**Task statement**
Please repeat the passage on forest fund fees starting at "H1/2022: In the" and ending at "the 2022 level.", switching "large income" to "substantial income".

**Text shown**
===

In total, approximately EUR 10.1 million in performance-based fees were recognized from forest funds in the form of limited partnerships between January 1 and June 30, 2024 (January 1 – June 30, 2023: approximately EUR 1.9 million).

In the Group’s other receivables, the aforementioned performance-based fees are accrued at approximately EUR 5.5 million as of June 30, 2024.

H1/2023: In the Group’s other receivables, the aforementioned performance-based fees are accrued at approximately EUR 12.3 million as of June 30, 2023

H1/2022: In the Group’s other receivables, the aforementioned performance-based fees are accrued at approximately EUR 5.7 million as of June 30, 2022

So it looks like large income was received in 2023 during that period, and now we have returned to the 2022 level.
Regarding expenses, the following was stated:

The company’s personnel expenses increased during the first half of the year, rising by 9.1 percent. A significant part of the growth consisted of the calculated subscription price discount from the personnel share issue. Additionally, the increase was influenced by extensive but moderate salary increases implemented in the early part of the year, as well as increased variable fees and bonus provisions resulting from the strong performance in the first half. The 7.5 percent increase in administrative expenses is explained by partially one-off costs related to the implementation of a new information system, as well as investments especially related to sustainability work, boosting international distribution, and the launch of recently introduced new funds.

===

**Recorded information**
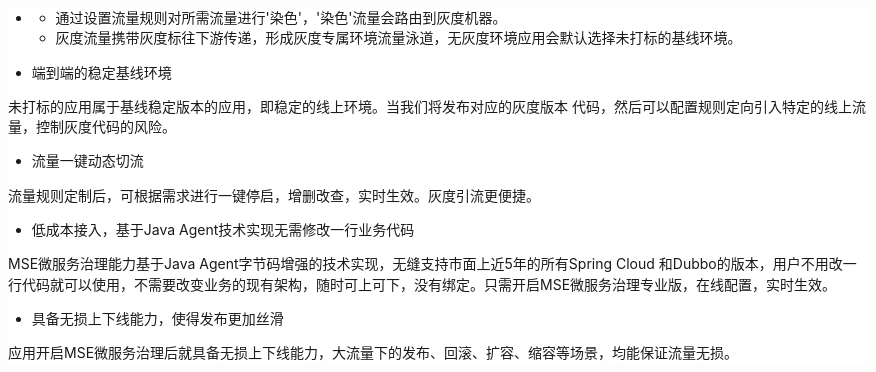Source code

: - - 通过设置流量规则对所需流量进行'染色'，'染色'流量会路由到灰度机器。
  - 灰度流量携带灰度标往下游传递，形成灰度专属环境流量泳道，无灰度环境应用会默认选择未打标的基线环境。

- 端到端的稳定基线环境

未打标的应用属于基线稳定版本的应用，即稳定的线上环境。当我们将发布对应的灰度版本   代码，然后可以配置规则定向引入特定的线上流量，控制灰度代码的风险。

- 流量一键动态切流

流量规则定制后，可根据需求进行一键停启，增删改查，实时生效。灰度引流更便捷。

- 低成本接入，基于Java Agent技术实现无需修改一行业务代码

MSE微服务治理能力基于Java Agent字节码增强的技术实现，无缝支持市面上近5年的所有Spring Cloud 和Dubbo的版本，用户不用改一行代码就可以使用，不需要改变业务的现有架构，随时可上可下，没有绑定。只需开启MSE微服务治理专业版，在线配置，实时生效。

- 具备无损上下线能力，使得发布更加丝滑

应用开启MSE微服务治理后就具备无损上下线能力，大流量下的发布、回滚、扩容、缩容等场景，均能保证流量无损。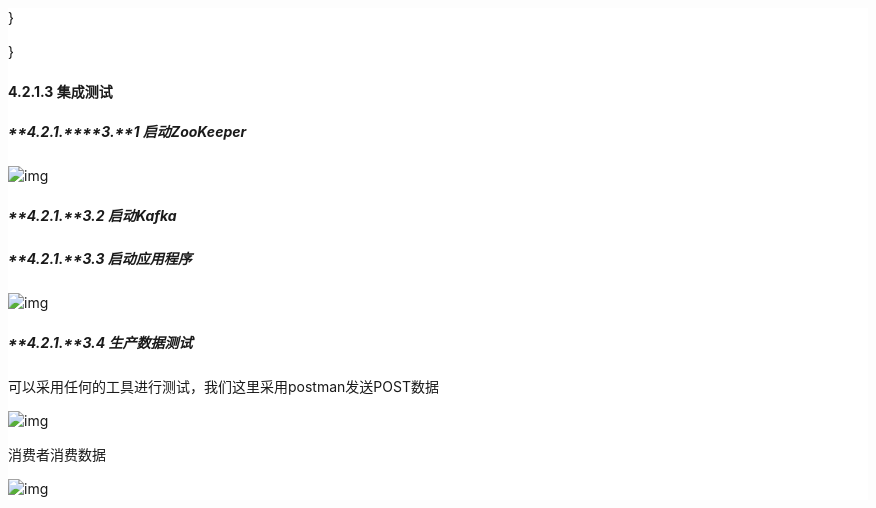   }

}

#### **4.2.1.3 集成测试**

##### **4.****2****.****1****.****3.****1 启动ZooKeeper**

![img](https://raw.githubusercontent.com/PeipengWang/picture/master/kafka3/wps52.jpg) 

##### **4.****2****.****1****.****3.2** **启动Kafka**

##### **4.****2****.****1****.****3.3** **启动应用程序**

![img](https://raw.githubusercontent.com/PeipengWang/picture/master/kafka3/wps53.jpg) 

##### **4.****2****.****1****.****3.4** **生产数据测试**

可以采用任何的工具进行测试，我们这里采用postman发送POST数据

![img](https://raw.githubusercontent.com/PeipengWang/picture/master/kafka3/wps54.jpg) 

消费者消费数据

![img](https://raw.githubusercontent.com/PeipengWang/picture/master/kafka3/wps55.jpg)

===

**Output**
H1/2022: In the Group’s other receivables, the aforementioned performance-based fees are accrued at approximately EUR 5.7 million as of June 30, 2022

So it looks like substantial income was received in 2023 during that period, and now we have returned to the 2022 level.